After much anticipation and several delays due to coronavirus, the long-awaited Friends reunion episode is finally here.
The special comes almost 17 years after the first episode of the much-loved series aired in September 1994. What followed were ten seasons, 236 episodes and a global army of loyal fans who could likely drum up a Friends reference to fit any given social situation.
Catchphrases like Joey’s “How you doing” and “Joey doesn’t share food” have become so widely used in conversation that even those who have never seen an episode of the series know exactly what they reference. Despite being one of these people, Friends still managed to make its mark on me. I was around eight years old when I learned what it means to “steal someone’s thunder” thanks to The One With Monica’s Thunder, which my older sister had on at the time.
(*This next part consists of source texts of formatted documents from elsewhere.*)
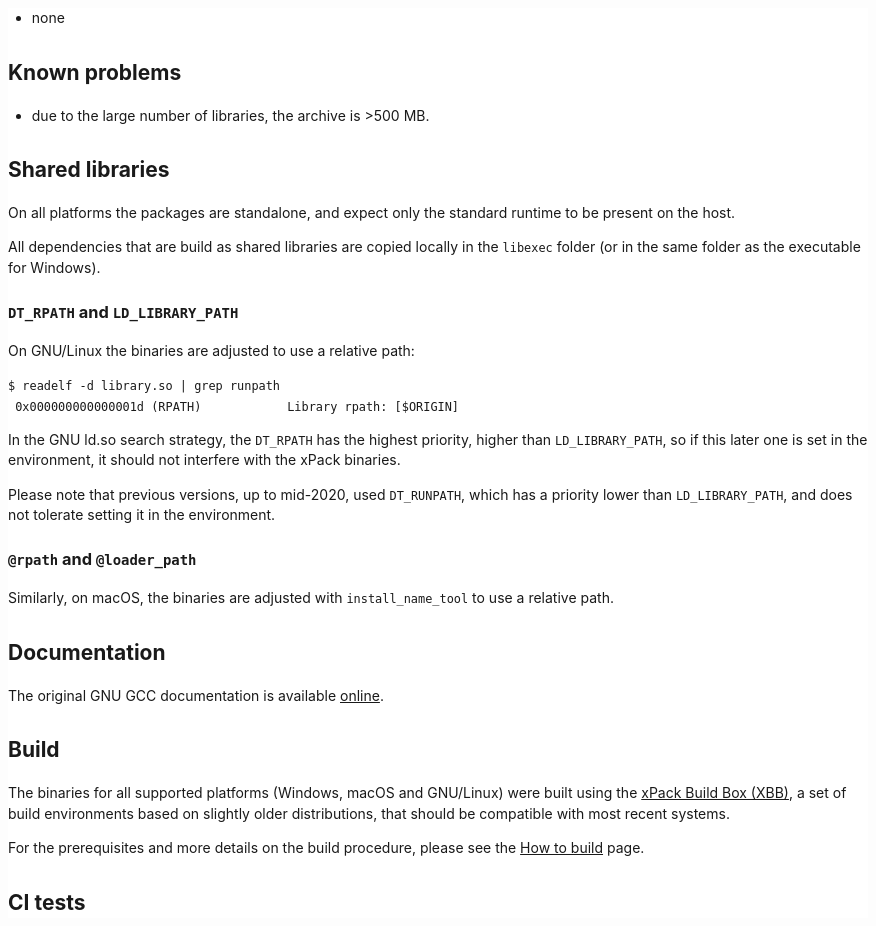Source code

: - none

## Known problems

- due to the large number of libraries, the archive is >500 MB.

## Shared libraries

On all platforms the packages are standalone, and expect only the standard
runtime to be present on the host.

All dependencies that are build as shared libraries are copied locally
in the `libexec` folder (or in the same folder as the executable for Windows).

### `DT_RPATH` and `LD_LIBRARY_PATH`

On GNU/Linux the binaries are adjusted to use a relative path:

```console
$ readelf -d library.so | grep runpath
 0x000000000000001d (RPATH)            Library rpath: [$ORIGIN]
```

In the GNU ld.so search strategy, the `DT_RPATH` has
the highest priority, higher than `LD_LIBRARY_PATH`, so if this later one
is set in the environment, it should not interfere with the xPack binaries.

Please note that previous versions, up to mid-2020, used `DT_RUNPATH`, which
has a priority lower than `LD_LIBRARY_PATH`, and does not tolerate setting
it in the environment.

### `@rpath` and `@loader_path`

Similarly, on macOS, the binaries are adjusted with `install_name_tool` to use a
relative path.

## Documentation

The original GNU GCC documentation is available
[online](https://gcc.gnu.org/onlinedocs/).

## Build

The binaries for all supported platforms
(Windows, macOS and GNU/Linux) were built using the
[xPack Build Box (XBB)](https://xpack.github.io/xbb/), a set
of build environments based on slightly older distributions, that should be
compatible with most recent systems.

For the prerequisites and more details on the build procedure, please see the
[How to build](https://github.com/xpack-dev-tools/riscv-none-elf-gcc-xpack/blob/xpack/README-BUILD.md) page.

## CI tests
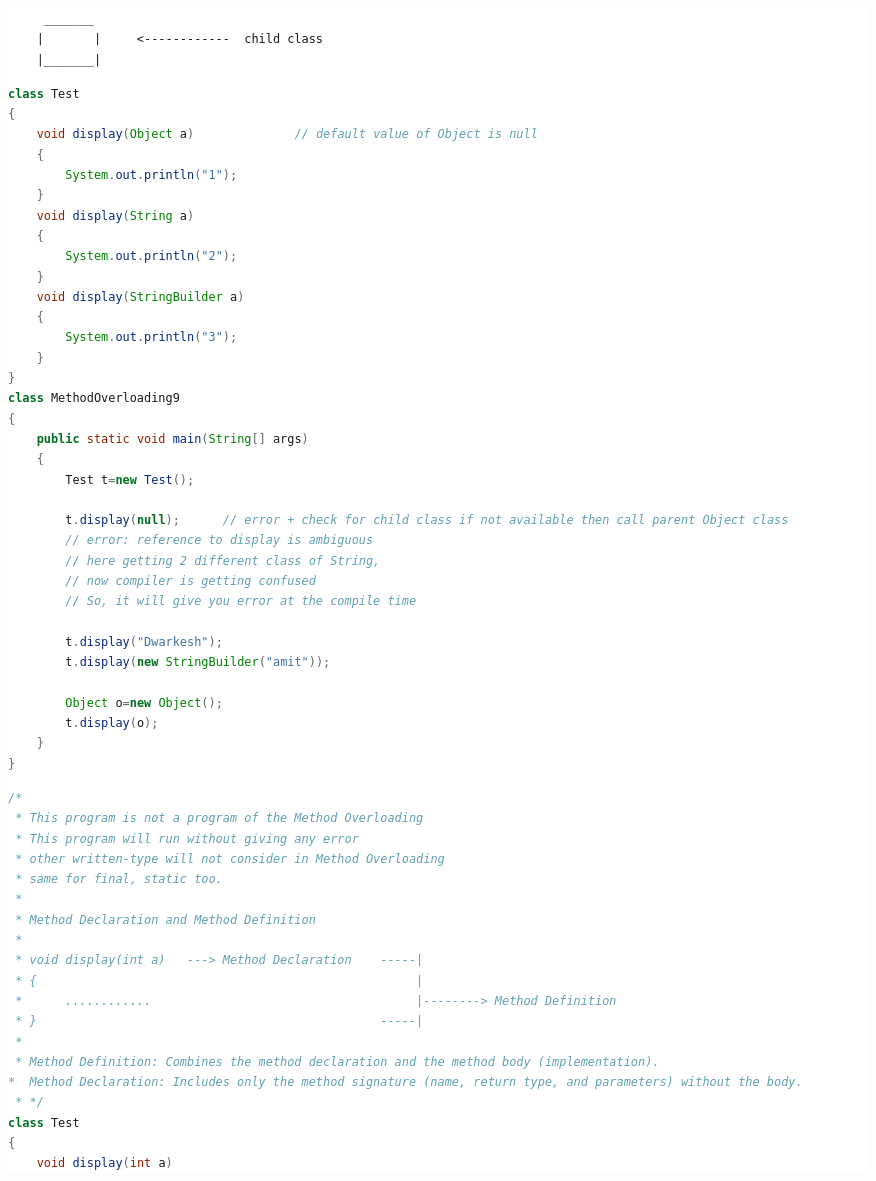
 ```
     _______
    |       |     <------------  child class
    |_______| 

```

```java
class Test
{
	void display(Object a)              // default value of Object is null
	{
		System.out.println("1");
	}
	void display(String a)             
	{ 
		System.out.println("2");
	}
	void display(StringBuilder a)
	{
		System.out.println("3");
	}
}
class MethodOverloading9
{
	public static void main(String[] args)
	{
		Test t=new Test();

		t.display(null);      // error + check for child class if not available then call parent Object class		
        // error: reference to display is ambiguous
        // here getting 2 different class of String, 
        // now compiler is getting confused
        // So, it will give you error at the compile time
        
		t.display("Dwarkesh");
		t.display(new StringBuilder("amit"));

		Object o=new Object();
		t.display(o);
	}
}
```
```java
/*
 * This program is not a program of the Method Overloading
 * This program will run without giving any error
 * other written-type will not consider in Method Overloading
 * same for final, static too.
 * 
 * Method Declaration and Method Definition
 * 
 * void display(int a)   ---> Method Declaration    -----|
 * {	                                                 |
 *      ............                                     |--------> Method Definition
 * }                                                -----|  
 * 
 * Method Definition: Combines the method declaration and the method body (implementation).
*  Method Declaration: Includes only the method signature (name, return type, and parameters) without the body.
 * */
class Test
{
	void display(int a)
```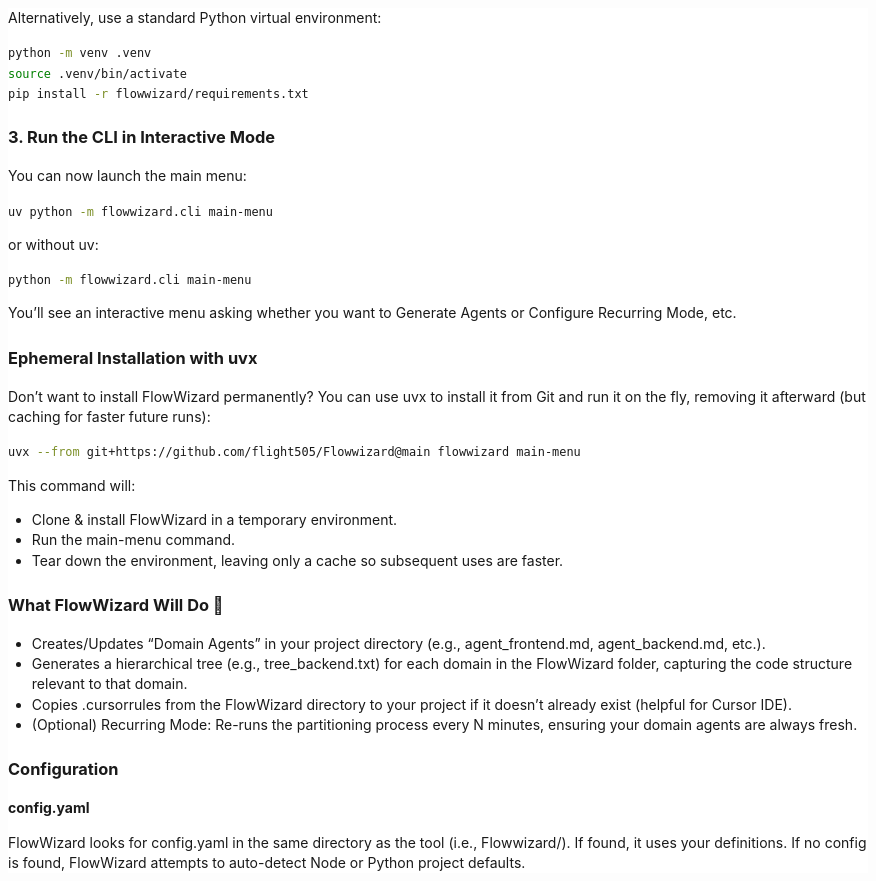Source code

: Alternatively, use a standard Python virtual environment:

```bash
python -m venv .venv
source .venv/bin/activate
pip install -r flowwizard/requirements.txt
```

### 3. Run the CLI in Interactive Mode

You can now launch the main menu:

```bash
uv python -m flowwizard.cli main-menu
```

or without uv:

```bash
python -m flowwizard.cli main-menu
```

You’ll see an interactive menu asking whether you want to Generate Agents or Configure Recurring Mode, etc.

### Ephemeral Installation with uvx

Don’t want to install FlowWizard permanently? You can use uvx to install it from Git and run it on the fly, removing it afterward (but caching for faster future runs):

```bash
uvx --from git+https://github.com/flight505/Flowwizard@main flowwizard main-menu
```

This command will:
-  Clone & install FlowWizard in a temporary environment.
-  Run the main-menu command.
-  Tear down the environment, leaving only a cache so subsequent uses are faster.

### What FlowWizard Will Do 🔧

-  Creates/Updates “Domain Agents” in your project directory (e.g., agent_frontend.md, agent_backend.md, etc.).
-  Generates a hierarchical tree (e.g., tree_backend.txt) for each domain in the FlowWizard folder, capturing the code structure relevant to that domain.
-  Copies .cursorrules from the FlowWizard directory to your project if it doesn’t already exist (helpful for Cursor IDE).
-  (Optional) Recurring Mode: Re-runs the partitioning process every N minutes, ensuring your domain agents are always fresh.

### Configuration

**config.yaml**

FlowWizard looks for config.yaml in the same directory as the tool (i.e., Flowwizard/). If found, it uses your definitions. If no config is found, FlowWizard attempts to auto-detect Node or Python project defaults.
As someone who didn’t watch the series, from the outside looking in, loyal Friends fans appear almost cult-like, and it feels too late to join them. I spoke to others like me to find out why they missed out on one of the biggest cultural phenomena of their time.
The one where my parents said no, Hannan Imran, 28
“When Friends was first very popular and everyone was watching it, I was young and living with my parents. We only had one TV in the house, and they controlled what was on it. At the time, they thought Friends went against their beliefs on relationships before marriage.
“By the time I moved out, there wasn’t a big hype anymore so I was over it, but I did feel left out of the jokes and the memes. There are also so many episodes and I don’t have the time for it anymore.”
Canned laughter annoying, Hannah Dalton, 26
“I really can’t stand comedy that’s got a laughing audience behind every two minutes. I like to watch whatever I’m watching in peace. I like to feel like it’s just me watching it and not hundreds of others, and I suppose I’d like to laugh when I’m ready to laugh, not cued by when it’s telling me to laugh.”
The one where Friends was just ‘another dumb show’, Jodie Kenny, 28
“Watching six people talk a lot without actually having much to say never appealed to me. It has been described to me as friends who drink coffee, live together and go to work, which hardly sounds fascinating.
“I don’t know a whole lot about the show, apart from the characters Lisa Kudrow, Jennifer Aniston and Matt LeBlanc play. A show can get away with having one idiot character, but three? Maybe it’s because I have Asperger’s, but Friends just seems like another dumb show without an ounce of intelligence in it.”
The one where the fans were annoying, Zubair Al Kaubraa, 25
“I feel like it’s a chore to keep up with hundreds of episodes from decades ago, I prefer watching something new and fresh. I think I’ve watched some scenes on Twitter, seen memes, but sometimes I feel like the jokes are cringe. I take pride in not watching it as some fans are annoying in the way they show off the inside jokes.”
The one where the characters were all the same age, Mariyah Akhtar, 22
“When you’re watching a programme, you usually always have a mix of different ages, but just watching a group of older people [the characters are in fact in their mid-20s] is not entertaining. I’ve also never watched it from the beginning, and because there are so many episodes, I’m not going to bother starting. I’ve tried in the past, but I got ten minutes in and didn’t find it funny.”
The more hyped up it gets the less appealing it seems, Hannah Montoya, 28
“Honestly, I never even heard about it until I was in my 20’s, and it seemed like it was just another sitcom. Watching a group of people live normal lives didn’t seem super appealing to me.
“Almost everyone I know has watched Friends at some point. It almost seems like I missed out on a cultural staple. But the more it’s hyped up, the less appealing it seems to me.”
Friends references transcend the need for context, William May, 26
“Being left out was never really a problem because people who enjoyed Friends enough to make references in real life were more than happy to give an amateur rendition of the scene or a full retelling of the episode. Some references don’t require context at all, like ‘Joey doesn’t share food’.
“Because of this I never felt the need to watch Friends and instead enjoyed a distilled secondhand version of everyone else’s favourite bits. Plus, 10 seasons is quite the endeavour to start on, and I quite enjoy the patchwork of Friends references made by people I’ve met.
“Nostalgia can alter perceptions drastically; Friends might actually suck, and I don’t think I’ll take the chance of fogging up my nostalgia goggles.”